Prejudices—etymologically ‘pre-judgements’—are not always obstacles to understanding but can be its very conditions. Legal interpretation, therefore, may be understood as a dialogue between the judge and the text, a dynamic exchange in which each shapes the other. This is not to suggest that religious and secular perspectives are equally appropriate for judicial reasoning. Liberal neutrality does not claim to occupy an Archimedean point outside all traditions but instead seeks a modus vivendi—a practical accommodation amid reasonable pluralism. It identifies an overlapping sphere in which diverse traditions can find common ground without subordinating one to another.
Is neutrality in law then a myth? In any serious case, there will be legally impeccable arguments on both sides and recognised techniques of legal reasoning. These can be deployed to reach a range of conclusions while maintaining apparent fidelity to the law. When a judge confronts a hard case, he considers all interpretations that adequately fit existing evidence and selects the one that is best justified, even if the outcome is shaped by his personal presuppositions. A defensible middle position distinguishes between judges holding comprehensive views and judges reasoning from personal views in their official capacity. On this account, judges may privately hold religious convictions but must publicly justify their decisions using reasons accessible to citizens regardless of their inclinations. Legitimacy thus emerges not only from neutrality but also from the judge’s demonstrated craft in legal interpretation. Constitutional interpretation itself may be viewed as a form of civil religion, with its own texts, practices and authorities. Judges derive authority because they are respected for their skill and standing within this tradition.
Accordingly, the process of judging, even by a deeply religious judge, does not collapse into pure relativism. Some interpretations are better and more faithful than others, even if none can claim complete objectivity. The judge’s task is to reach a balanced understanding that integrates his perspective with the meaning carried by the legal tradition.
Do irreligious worldviews occupy a symmetrically neutral position? The assumption that anyone reasons from a wholly neutral standpoint is untenable. The irreligious judge is therefore no more neutral than the religious judge. Both reason from within traditions that shape their rationality.

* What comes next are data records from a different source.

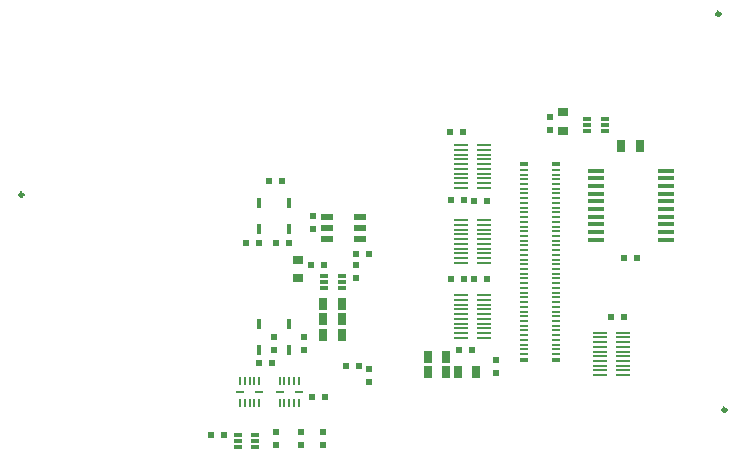
<source format=gbp>
G04*
G04 #@! TF.GenerationSoftware,Altium Limited,Altium Designer,22.6.1 (34)*
G04*
G04 Layer_Color=128*
%FSLAX24Y24*%
%MOIN*%
G70*
G04*
G04 #@! TF.SameCoordinates,BFD713BD-E5D5-4BF8-98F0-1AC20243F701*
G04*
G04*
G04 #@! TF.FilePolarity,Positive*
G04*
G01*
G75*
%ADD17C,0.0118*%
%ADD30R,0.0453X0.0079*%
%ADD31R,0.0492X0.0079*%
%ADD33R,0.0197X0.0236*%
%ADD37R,0.0236X0.0197*%
%ADD40R,0.0256X0.0394*%
%ADD42R,0.0354X0.0256*%
%ADD94R,0.0394X0.0236*%
%ADD95R,0.0260X0.0091*%
%ADD96R,0.0260X0.0138*%
%ADD97R,0.0177X0.0374*%
%ADD98R,0.0551X0.0157*%
%ADD99R,0.0315X0.0079*%
%ADD100R,0.0079X0.0315*%
%ADD101R,0.0256X0.0130*%
D17*
X23691Y14961D02*
G03*
X23691Y14961I-59J0D01*
G01*
X463Y8937D02*
G03*
X463Y8937I-59J0D01*
G01*
X23898Y1762D02*
G03*
X23898Y1762I-59J0D01*
G01*
D30*
X15817Y5581D02*
D03*
Y5423D02*
D03*
Y5266D02*
D03*
Y5108D02*
D03*
Y4951D02*
D03*
Y4793D02*
D03*
Y4636D02*
D03*
Y4478D02*
D03*
Y4321D02*
D03*
Y4163D02*
D03*
X15049Y4636D02*
D03*
Y4793D02*
D03*
Y4478D02*
D03*
Y4321D02*
D03*
Y4951D02*
D03*
Y5581D02*
D03*
Y5423D02*
D03*
Y5266D02*
D03*
Y5108D02*
D03*
X15817Y8081D02*
D03*
Y7923D02*
D03*
Y7766D02*
D03*
Y7608D02*
D03*
Y7451D02*
D03*
Y7293D02*
D03*
Y7136D02*
D03*
Y6978D02*
D03*
Y6821D02*
D03*
Y6663D02*
D03*
X15049Y7136D02*
D03*
Y7293D02*
D03*
Y6978D02*
D03*
Y6821D02*
D03*
Y7451D02*
D03*
Y8081D02*
D03*
Y7923D02*
D03*
Y7766D02*
D03*
Y7608D02*
D03*
X15817Y10581D02*
D03*
Y10423D02*
D03*
Y10266D02*
D03*
Y10108D02*
D03*
Y9951D02*
D03*
Y9793D02*
D03*
Y9636D02*
D03*
Y9478D02*
D03*
Y9321D02*
D03*
Y9163D02*
D03*
X15049Y9636D02*
D03*
Y9793D02*
D03*
Y9478D02*
D03*
Y9321D02*
D03*
Y9951D02*
D03*
Y10581D02*
D03*
Y10423D02*
D03*
Y10266D02*
D03*
Y10108D02*
D03*
X19707Y2919D02*
D03*
Y3077D02*
D03*
Y3234D02*
D03*
Y3392D02*
D03*
Y3549D02*
D03*
Y3707D02*
D03*
Y3864D02*
D03*
Y4022D02*
D03*
Y4179D02*
D03*
Y4337D02*
D03*
X20475Y3864D02*
D03*
Y3707D02*
D03*
Y4022D02*
D03*
Y4179D02*
D03*
Y3549D02*
D03*
Y2919D02*
D03*
Y3077D02*
D03*
Y3234D02*
D03*
Y3392D02*
D03*
D31*
X15069Y4163D02*
D03*
Y6663D02*
D03*
Y9163D02*
D03*
X20456Y4337D02*
D03*
D33*
X8671Y9390D02*
D03*
X9104D02*
D03*
X6713Y915D02*
D03*
X7146D02*
D03*
X8760Y3317D02*
D03*
X8327D02*
D03*
X10522Y2205D02*
D03*
X10089D02*
D03*
X10059Y6585D02*
D03*
X10492D02*
D03*
X20492Y4872D02*
D03*
X20059D02*
D03*
X14705Y11014D02*
D03*
X15138D02*
D03*
X15482Y8740D02*
D03*
X15915D02*
D03*
X15148Y8750D02*
D03*
X14715D02*
D03*
X15482Y6112D02*
D03*
X15915D02*
D03*
X14715D02*
D03*
X15148D02*
D03*
X15010Y3750D02*
D03*
X15443D02*
D03*
X20502Y6821D02*
D03*
X20935D02*
D03*
X11654Y3209D02*
D03*
X11220D02*
D03*
X11555Y6959D02*
D03*
X11988D02*
D03*
X8888Y7323D02*
D03*
X9321D02*
D03*
X7884Y7333D02*
D03*
X8317D02*
D03*
D37*
X18032Y11516D02*
D03*
Y11083D02*
D03*
X9724Y1024D02*
D03*
Y591D02*
D03*
X12008Y2697D02*
D03*
Y3130D02*
D03*
X10472Y1024D02*
D03*
Y591D02*
D03*
X16220Y3435D02*
D03*
Y3002D02*
D03*
X8888Y591D02*
D03*
Y1024D02*
D03*
X11555Y6594D02*
D03*
Y6161D02*
D03*
X10118Y8228D02*
D03*
Y7795D02*
D03*
X9823Y4203D02*
D03*
Y3770D02*
D03*
X8819Y4203D02*
D03*
Y3770D02*
D03*
D40*
X21014Y10561D02*
D03*
X20404D02*
D03*
X11083Y5295D02*
D03*
X10472D02*
D03*
X11083Y4783D02*
D03*
X10472D02*
D03*
X11083Y4272D02*
D03*
X10472D02*
D03*
X14557Y3012D02*
D03*
X13947D02*
D03*
X15571D02*
D03*
X14961D02*
D03*
X14557Y3514D02*
D03*
X13947D02*
D03*
D42*
X18465Y11683D02*
D03*
Y11073D02*
D03*
X9616Y6152D02*
D03*
Y6762D02*
D03*
D94*
X11682Y7820D02*
D03*
Y8194D02*
D03*
Y7446D02*
D03*
X10600Y7820D02*
D03*
Y8194D02*
D03*
Y7446D02*
D03*
D95*
X18211Y7717D02*
D03*
Y7559D02*
D03*
Y8031D02*
D03*
Y8189D02*
D03*
Y7874D02*
D03*
Y6772D02*
D03*
Y6929D02*
D03*
Y6614D02*
D03*
Y7244D02*
D03*
Y7402D02*
D03*
Y7087D02*
D03*
Y9291D02*
D03*
Y9449D02*
D03*
Y9134D02*
D03*
Y9764D02*
D03*
Y9606D02*
D03*
Y8504D02*
D03*
Y8661D02*
D03*
Y8346D02*
D03*
Y8976D02*
D03*
Y8819D02*
D03*
Y4409D02*
D03*
Y4567D02*
D03*
Y4252D02*
D03*
Y4882D02*
D03*
Y5039D02*
D03*
Y4724D02*
D03*
Y3622D02*
D03*
Y3780D02*
D03*
Y4094D02*
D03*
Y3937D02*
D03*
Y6142D02*
D03*
Y6299D02*
D03*
Y5984D02*
D03*
Y6457D02*
D03*
Y5354D02*
D03*
Y5512D02*
D03*
Y5197D02*
D03*
Y5827D02*
D03*
Y5669D02*
D03*
X17144Y7717D02*
D03*
Y7559D02*
D03*
Y8031D02*
D03*
Y8189D02*
D03*
Y7874D02*
D03*
Y6929D02*
D03*
Y7087D02*
D03*
Y6772D02*
D03*
Y7402D02*
D03*
Y7244D02*
D03*
Y9291D02*
D03*
Y9449D02*
D03*
Y9134D02*
D03*
Y9764D02*
D03*
Y9606D02*
D03*
Y8504D02*
D03*
Y8661D02*
D03*
Y8346D02*
D03*
Y8976D02*
D03*
Y8819D02*
D03*
Y4252D02*
D03*
Y4409D02*
D03*
Y4094D02*
D03*
Y4724D02*
D03*
Y4882D02*
D03*
Y4567D02*
D03*
Y3622D02*
D03*
Y3937D02*
D03*
Y3780D02*
D03*
Y5984D02*
D03*
Y6142D02*
D03*
Y5827D02*
D03*
Y6457D02*
D03*
Y6614D02*
D03*
Y6299D02*
D03*
Y5197D02*
D03*
Y5354D02*
D03*
Y5039D02*
D03*
Y5669D02*
D03*
Y5512D02*
D03*
D96*
X18211Y9951D02*
D03*
Y3435D02*
D03*
X17144Y9951D02*
D03*
Y3435D02*
D03*
D97*
X9321Y8652D02*
D03*
Y7805D02*
D03*
X8317Y4616D02*
D03*
Y3770D02*
D03*
X9321Y3770D02*
D03*
Y4616D02*
D03*
X8317Y8652D02*
D03*
Y7805D02*
D03*
D98*
X21880Y8967D02*
D03*
Y8711D02*
D03*
Y9222D02*
D03*
Y8199D02*
D03*
Y8455D02*
D03*
Y9734D02*
D03*
Y9478D02*
D03*
Y7943D02*
D03*
Y7431D02*
D03*
Y7687D02*
D03*
X19557Y8199D02*
D03*
Y8455D02*
D03*
Y9478D02*
D03*
Y9222D02*
D03*
Y9734D02*
D03*
Y8711D02*
D03*
Y8967D02*
D03*
Y7431D02*
D03*
Y7943D02*
D03*
Y7687D02*
D03*
D99*
X9646Y2352D02*
D03*
X9016D02*
D03*
X7697D02*
D03*
X8327D02*
D03*
D100*
X9488Y2726D02*
D03*
X9331D02*
D03*
X9646D02*
D03*
Y1978D02*
D03*
X9173D02*
D03*
X9488D02*
D03*
X9331D02*
D03*
X9173Y2726D02*
D03*
X9016D02*
D03*
Y1978D02*
D03*
X8327D02*
D03*
X8169D02*
D03*
X8012D02*
D03*
X7854D02*
D03*
X7697D02*
D03*
Y2726D02*
D03*
X7854D02*
D03*
X8012D02*
D03*
X8169D02*
D03*
X8327D02*
D03*
D101*
X11083Y6220D02*
D03*
Y6024D02*
D03*
Y5827D02*
D03*
X10492Y6024D02*
D03*
Y6220D02*
D03*
Y5827D02*
D03*
X7612Y915D02*
D03*
X8203D02*
D03*
Y719D02*
D03*
Y522D02*
D03*
X7612D02*
D03*
Y719D02*
D03*
X19272Y11063D02*
D03*
Y11260D02*
D03*
Y11457D02*
D03*
X19862D02*
D03*
Y11260D02*
D03*
Y11063D02*
D03*
M02*

</source>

How, then, should the dispensation address a misaligned judge? Indian secularism has been guided by ‘sarva dharma sambhava’, grounded in a spirit of toleration among adherents of different religions. Rather than creating a strict divide such as France’s laïcité, India has adopted a framework of principled distance between religion and State. This framework proceeds from the recognition that plural convictions cannot be eliminated without impoverishing public reason. Whatever course is adopted, one must remain mindful that judicial independence cannot exist without liberty of thought.